Answer Choice E: Glucose-6-Phosphate Dehydrogenase Deficiency

Finally, G6PD, or glucose-6-phosphate dehydrogenase, deficiency, is another cause of indirect hyperbilirubinemia which is unlikely in this infant.  G6PD deficiency is an X-linked recessive genetic condition that is most common in males of African, Asian, Middle Eastern, and Mediterranean descent.  In the United States, African American males are the most commonly affected.  G6PD deficiency increases the vulnerability of erythrocytes to oxidative stress.  Fava beans and oxidative medications, including many sulfa medications and nitrofurantoin, should be avoided in G6PD deficiency as these may trigger an acute hemolytic reaction.  Fava beans and oxidative medications must also be avoided in breastfeeding mothers as they may be transmitted through breast milk and lead to a hemolytic reaction in the infant.

 

Here are some additional points about hyperbilirubinemia:

  1. The AAP recommends that any infant discharged at 24 hours of life or younger should be seen by their PCP by 72 hours of life.  
  2. Major risk factors for the development of severe hyperbilirubinemia include:
  • Jaundice in the first 24 hours of life
  • Blood group incompatibility with a positive direct Coomb’s test
  • Prematurity
  • Previous siblings requiring phototherapy
  • Cephalohematomas or other bruising
  • Exclusive breastfeeding
  • Infants of East Asian descent

 

Resources

  1. American Academy of Pediatrics Subcommittee on Hyperbilirubinemia. Management of hyperbilirubinemia in the newborn infant 35 or more weeks of gestation. Pediatrics. 2004 Jul;114(1):297-316. doi: 10.1542/peds.114.1.297. Erratum in: Pediatrics. 2004 Oct;114(4):1138. PMID: 15231951.
  2. Maisels, MJ. Neonatal Jaundice. Pediatrics in Review Dec 2006, 27 (12) 443-454; DOI: 10.1542/pir.27-12-443.
  3. Anderson, NB, Calkins, KL. Neonatal Indirect Hyperbilirubinemia.
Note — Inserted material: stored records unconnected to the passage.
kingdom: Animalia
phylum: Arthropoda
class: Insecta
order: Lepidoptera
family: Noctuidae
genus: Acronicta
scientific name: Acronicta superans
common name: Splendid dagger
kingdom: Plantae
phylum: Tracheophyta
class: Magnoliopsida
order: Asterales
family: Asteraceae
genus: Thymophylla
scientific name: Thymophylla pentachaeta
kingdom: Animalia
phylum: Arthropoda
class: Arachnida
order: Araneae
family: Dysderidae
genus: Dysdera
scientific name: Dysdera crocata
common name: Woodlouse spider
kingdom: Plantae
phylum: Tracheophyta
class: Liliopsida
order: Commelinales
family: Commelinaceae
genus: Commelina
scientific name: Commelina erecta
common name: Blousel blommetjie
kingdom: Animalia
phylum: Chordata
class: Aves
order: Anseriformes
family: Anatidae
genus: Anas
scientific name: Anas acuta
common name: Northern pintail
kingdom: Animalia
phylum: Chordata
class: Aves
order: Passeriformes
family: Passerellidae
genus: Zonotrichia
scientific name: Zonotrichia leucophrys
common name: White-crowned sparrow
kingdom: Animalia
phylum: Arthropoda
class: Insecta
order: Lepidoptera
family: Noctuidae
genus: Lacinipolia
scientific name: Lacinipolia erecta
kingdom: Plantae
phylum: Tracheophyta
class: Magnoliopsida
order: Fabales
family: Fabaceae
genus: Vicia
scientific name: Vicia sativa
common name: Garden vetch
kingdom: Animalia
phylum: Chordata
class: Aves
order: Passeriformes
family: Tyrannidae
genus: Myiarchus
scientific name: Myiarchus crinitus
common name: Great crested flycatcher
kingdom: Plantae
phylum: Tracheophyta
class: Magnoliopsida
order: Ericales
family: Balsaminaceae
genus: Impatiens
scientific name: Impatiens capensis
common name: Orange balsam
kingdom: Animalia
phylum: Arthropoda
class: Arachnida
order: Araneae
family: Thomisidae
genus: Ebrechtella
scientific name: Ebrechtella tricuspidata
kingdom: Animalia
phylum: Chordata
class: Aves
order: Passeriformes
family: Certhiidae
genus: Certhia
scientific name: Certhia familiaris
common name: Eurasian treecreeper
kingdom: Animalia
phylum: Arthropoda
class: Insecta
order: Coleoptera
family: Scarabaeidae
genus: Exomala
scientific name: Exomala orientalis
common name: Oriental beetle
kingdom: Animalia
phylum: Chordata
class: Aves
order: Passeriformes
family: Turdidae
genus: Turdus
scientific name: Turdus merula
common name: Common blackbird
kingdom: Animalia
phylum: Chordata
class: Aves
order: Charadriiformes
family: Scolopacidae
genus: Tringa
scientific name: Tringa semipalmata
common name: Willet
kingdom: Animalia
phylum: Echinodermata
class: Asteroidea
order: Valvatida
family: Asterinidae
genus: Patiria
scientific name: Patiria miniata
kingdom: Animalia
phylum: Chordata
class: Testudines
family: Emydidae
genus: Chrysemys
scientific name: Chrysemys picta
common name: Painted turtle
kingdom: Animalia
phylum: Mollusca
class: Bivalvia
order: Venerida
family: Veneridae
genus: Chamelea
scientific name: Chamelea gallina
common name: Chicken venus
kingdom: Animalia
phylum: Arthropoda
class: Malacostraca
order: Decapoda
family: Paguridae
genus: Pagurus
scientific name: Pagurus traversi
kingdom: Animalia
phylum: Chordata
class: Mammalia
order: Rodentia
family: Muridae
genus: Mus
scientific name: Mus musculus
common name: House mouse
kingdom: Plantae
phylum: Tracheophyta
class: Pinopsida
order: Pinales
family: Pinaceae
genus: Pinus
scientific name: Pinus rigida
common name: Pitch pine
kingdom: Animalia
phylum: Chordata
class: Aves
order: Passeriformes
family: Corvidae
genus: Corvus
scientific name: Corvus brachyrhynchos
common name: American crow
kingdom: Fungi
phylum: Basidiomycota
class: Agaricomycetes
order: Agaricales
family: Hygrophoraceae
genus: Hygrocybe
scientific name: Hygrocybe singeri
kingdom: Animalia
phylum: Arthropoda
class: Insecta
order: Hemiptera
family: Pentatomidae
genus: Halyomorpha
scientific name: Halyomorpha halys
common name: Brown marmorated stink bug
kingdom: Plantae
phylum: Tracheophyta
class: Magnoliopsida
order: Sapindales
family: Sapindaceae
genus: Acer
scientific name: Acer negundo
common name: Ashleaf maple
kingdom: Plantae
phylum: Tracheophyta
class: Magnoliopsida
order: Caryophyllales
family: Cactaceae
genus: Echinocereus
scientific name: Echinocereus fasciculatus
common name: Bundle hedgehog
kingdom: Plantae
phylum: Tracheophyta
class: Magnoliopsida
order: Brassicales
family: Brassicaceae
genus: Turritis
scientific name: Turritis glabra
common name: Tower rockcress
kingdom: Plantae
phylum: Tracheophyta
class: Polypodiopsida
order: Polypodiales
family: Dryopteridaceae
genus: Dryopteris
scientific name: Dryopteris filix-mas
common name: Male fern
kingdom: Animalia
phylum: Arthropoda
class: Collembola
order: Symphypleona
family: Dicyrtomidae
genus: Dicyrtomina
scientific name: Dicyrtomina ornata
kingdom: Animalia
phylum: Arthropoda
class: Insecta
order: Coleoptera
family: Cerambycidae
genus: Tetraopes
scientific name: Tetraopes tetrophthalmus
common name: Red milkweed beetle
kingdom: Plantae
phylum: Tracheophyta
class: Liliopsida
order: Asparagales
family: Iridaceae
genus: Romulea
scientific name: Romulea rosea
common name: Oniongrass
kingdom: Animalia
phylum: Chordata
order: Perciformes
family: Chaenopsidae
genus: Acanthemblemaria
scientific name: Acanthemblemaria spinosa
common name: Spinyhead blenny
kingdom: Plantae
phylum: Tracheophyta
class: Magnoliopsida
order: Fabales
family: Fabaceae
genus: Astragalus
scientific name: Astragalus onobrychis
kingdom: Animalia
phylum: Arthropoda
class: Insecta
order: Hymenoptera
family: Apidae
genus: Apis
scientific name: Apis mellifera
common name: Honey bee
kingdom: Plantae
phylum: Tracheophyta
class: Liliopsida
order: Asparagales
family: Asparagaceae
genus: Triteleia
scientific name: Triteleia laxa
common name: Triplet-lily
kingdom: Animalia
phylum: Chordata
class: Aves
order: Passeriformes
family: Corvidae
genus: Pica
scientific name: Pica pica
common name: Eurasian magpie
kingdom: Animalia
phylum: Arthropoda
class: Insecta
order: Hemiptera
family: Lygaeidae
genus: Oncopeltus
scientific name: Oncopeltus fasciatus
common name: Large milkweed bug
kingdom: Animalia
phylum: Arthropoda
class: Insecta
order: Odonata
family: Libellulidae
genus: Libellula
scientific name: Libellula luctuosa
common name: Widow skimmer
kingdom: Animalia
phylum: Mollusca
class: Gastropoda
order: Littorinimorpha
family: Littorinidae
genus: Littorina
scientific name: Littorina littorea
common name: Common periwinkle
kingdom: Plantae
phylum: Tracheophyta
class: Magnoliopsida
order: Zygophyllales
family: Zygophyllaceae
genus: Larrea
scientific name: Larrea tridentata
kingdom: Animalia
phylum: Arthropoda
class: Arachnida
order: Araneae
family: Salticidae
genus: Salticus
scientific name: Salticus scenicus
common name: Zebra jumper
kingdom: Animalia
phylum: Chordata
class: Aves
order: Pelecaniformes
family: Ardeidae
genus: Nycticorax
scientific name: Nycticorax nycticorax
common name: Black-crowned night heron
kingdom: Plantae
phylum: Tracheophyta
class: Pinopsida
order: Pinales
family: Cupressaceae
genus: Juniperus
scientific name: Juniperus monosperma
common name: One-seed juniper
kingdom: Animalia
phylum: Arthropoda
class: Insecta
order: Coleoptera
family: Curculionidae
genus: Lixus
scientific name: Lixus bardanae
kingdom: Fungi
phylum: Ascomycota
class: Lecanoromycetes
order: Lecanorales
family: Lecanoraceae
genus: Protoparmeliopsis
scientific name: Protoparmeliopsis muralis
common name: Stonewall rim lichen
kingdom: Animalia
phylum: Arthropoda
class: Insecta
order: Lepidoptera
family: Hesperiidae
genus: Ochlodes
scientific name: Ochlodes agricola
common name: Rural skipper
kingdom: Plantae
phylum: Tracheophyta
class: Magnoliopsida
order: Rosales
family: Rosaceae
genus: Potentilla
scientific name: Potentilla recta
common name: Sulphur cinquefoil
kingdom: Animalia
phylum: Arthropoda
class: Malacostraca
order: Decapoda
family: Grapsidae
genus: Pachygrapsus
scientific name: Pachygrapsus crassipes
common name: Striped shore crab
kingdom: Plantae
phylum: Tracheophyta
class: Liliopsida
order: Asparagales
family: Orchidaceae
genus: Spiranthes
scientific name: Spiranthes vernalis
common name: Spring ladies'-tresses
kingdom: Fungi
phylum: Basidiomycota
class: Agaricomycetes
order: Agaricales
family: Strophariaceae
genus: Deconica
NeoReviews Nov 2020, 21 (11) e749-e760; DOI: 10.1542/neo.21-11-e749.
  4. Drugs and Lactation Database (LactMed) [Internet]. Bethesda (MD): National Library of Medicine (US); 2006-. Fava Beans. [Updated 2018 Dec 3]. Available from: https://www.ncbi.nlm.nih.gov/books/NBK532498/.
  5. Frank JE. Diagnosis and management of G6PD deficiency. Am Fam Physician. 2005 Oct 1;72(7):1277-82. PMID: 16225031.
  6. Kaplan M, Hammerman C. Glucose-6-Phosphate Dehydrogenase Deficiency: A Worldwide Potential Cause of Severe Neonatal Hyperbilirubinemia. NeoReviews Feb 2000, 1 (2) e32-e39; DOI: 10.1542/neo.1-2-e32.
  7. Koosha A, Rafizadeh B. Evaluation of neonatal indirect hyperbilirubinaemia at Zanjan Province of Iran in 2001-2003: prevalence of glucose-6-phosphate dehydrogenase deficiency. Singapore Med J. 2007 May;48(5):424-8. PMID: 17453100.